Peter Schjeldahl of The New York Times described Diamonds Are Forever as “a pretty good movie—not great art, but fantastic packaging. The best (or, anyway, the best worst) of the classic formulae—notably, gimmickry and exoticism a go go—have been retained, some up‐dating elements have been added and other elements have been fudged.”
Variety wrote that James Bond “still packs a lethal wallop in all his cavortings, still manages to surround himself with scantily-clad sexpots. Yet Diamonds Are Forever doesn’t carry the same quality or flair as its many predecessors. Apparently Messrs. Albert R. Broccoli and Harry Saltzman, who have made a fortune producing these Ian Fleming-inspired mellers, have reached that point where a sustained story means little in prepping an 007 picture. That is what this latest in the series lacks, and for this reason there can be no suspense.
But action there is, plenty of it in the familiar Bond manner.”
The film was nominated for an Academy Award for Best Sound for Gordon McCallum, John W. Mitchell and Al Overton.
Retrospective reviews
Twenty-five years after its release, James Berardinelli criticised the concept of a laser-shooting satellite, and the performances of Jill St. John, Norman Burton and Jimmy Dean.[57] Christopher Null called St. John “one of the least effective Bond girls – beautiful, but shrill and helpless”
According to Danny Peary, Diamonds are Forever is “one of the most forgettable movies of the entire Bond series” and that “until Blofeld’s reappearance we must watch what is no better than a mundane diamond-smuggling melodrama, without the spectacle we associate with James Bond: the Las Vegas setting isn’t exotic enough, there’s little humour, assassins Mr. Kidd and Mr. Wint are similar to characters you’d find on The Avengers, but not nearly as amusing – and the trouble Bond gets into, even Maxwell Smart could escape.”
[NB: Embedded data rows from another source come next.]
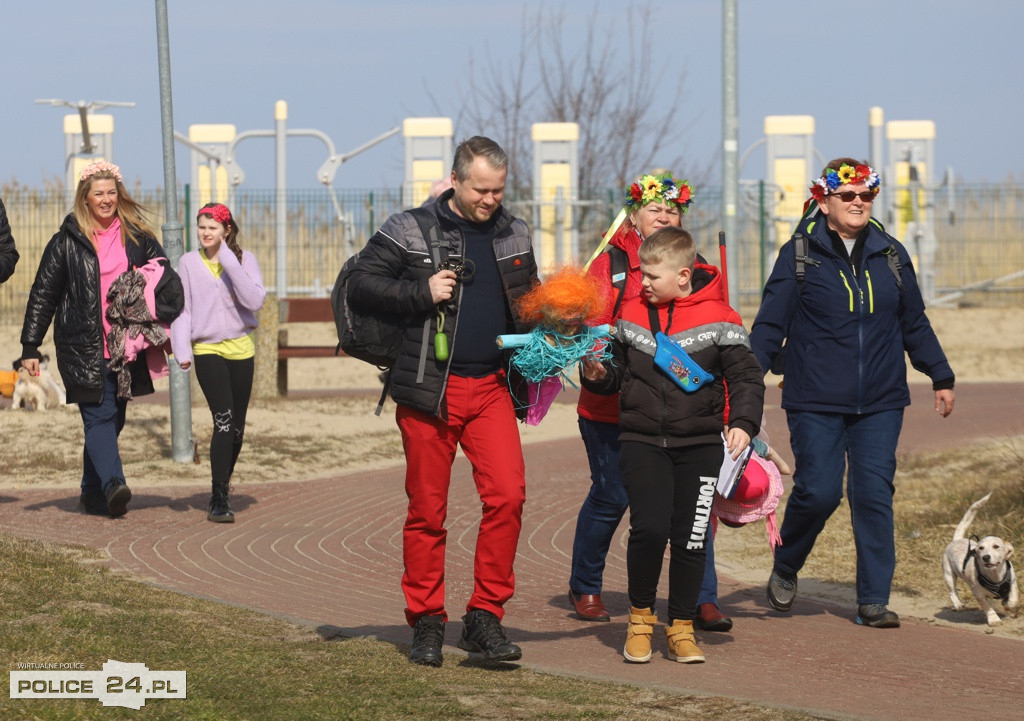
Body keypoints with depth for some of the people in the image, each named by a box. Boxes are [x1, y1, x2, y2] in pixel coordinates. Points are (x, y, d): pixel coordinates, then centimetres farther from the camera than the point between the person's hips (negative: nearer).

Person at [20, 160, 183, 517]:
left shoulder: (139, 239, 9)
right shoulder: (67, 241, 1)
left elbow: (167, 283, 18)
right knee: (99, 416, -15)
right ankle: (113, 486, -29)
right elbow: (42, 295, 3)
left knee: (112, 420, 10)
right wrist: (30, 347, -1)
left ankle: (93, 494, 22)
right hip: (83, 349, -4)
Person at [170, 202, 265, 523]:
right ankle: (219, 499, -20)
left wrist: (229, 261, -17)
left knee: (236, 428, 8)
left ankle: (222, 487, 28)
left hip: (241, 349, 2)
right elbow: (182, 309, 5)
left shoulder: (244, 260, 2)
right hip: (207, 349, -2)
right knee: (224, 420, -18)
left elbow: (255, 300, -13)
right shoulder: (189, 263, 3)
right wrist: (181, 350, -6)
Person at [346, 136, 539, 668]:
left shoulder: (514, 236, 13)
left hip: (491, 387, 3)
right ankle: (426, 622, 13)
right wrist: (422, 293, -16)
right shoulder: (410, 231, -1)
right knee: (427, 510, 2)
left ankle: (485, 617, -3)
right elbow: (360, 285, -5)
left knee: (507, 494, -11)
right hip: (427, 389, -3)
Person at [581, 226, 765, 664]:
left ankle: (681, 627, 16)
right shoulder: (632, 315, 7)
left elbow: (746, 376, 0)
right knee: (649, 528, -15)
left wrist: (744, 423, -13)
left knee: (691, 537, 0)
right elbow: (619, 372, 17)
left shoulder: (717, 319, -3)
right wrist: (599, 375, -4)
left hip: (700, 444, -1)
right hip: (642, 442, 1)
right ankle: (640, 617, 6)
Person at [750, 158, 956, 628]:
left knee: (875, 494, -2)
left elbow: (915, 325, 19)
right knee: (818, 491, -8)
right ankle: (785, 570, 20)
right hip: (815, 403, -3)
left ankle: (874, 600, 4)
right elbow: (768, 327, -1)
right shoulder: (799, 256, -2)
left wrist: (941, 378, 22)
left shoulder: (890, 255, 8)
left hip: (880, 402, 3)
IGN chose it as the third worst James Bond film, behind only The Man with the Golden Gun and Die Another Day.[60] Total Film listed Mr. Wint and Mr. Kidd, and Bambi and Thumper, as the first and second worst villains in the Bond series (respectively).
Far Out Magazine were more critical, stating that Connery’s finished performance made it hard to justify his portrayal, particularly in the light of some of his more accomplished successors:”Seemingly happy with his lot by Goldfinger, Connery was making it harder to justify his existence, especially evident in Diamonds Are Forever, the film that was responsible for the comical and misjudged decisions the series would take in the 1970s.”
The film was more positively received by Xan Brooks of The Guardian, who said it was “oddly brilliant, the best of the bunch: the perfect bleary Bond film for an imperfect bleary western world.”[63]
On the review aggregate website Rotten Tomatoes, the film holds an approval rating of 66% based on 47 reviews with an average rating of 6.3/10. The website’s consensus states “Diamonds are Forever is a largely derivative affair, but it’s still pretty entertaining nonetheless, thanks to great stunts, witty dialogue, and the presence of Sean Connery.”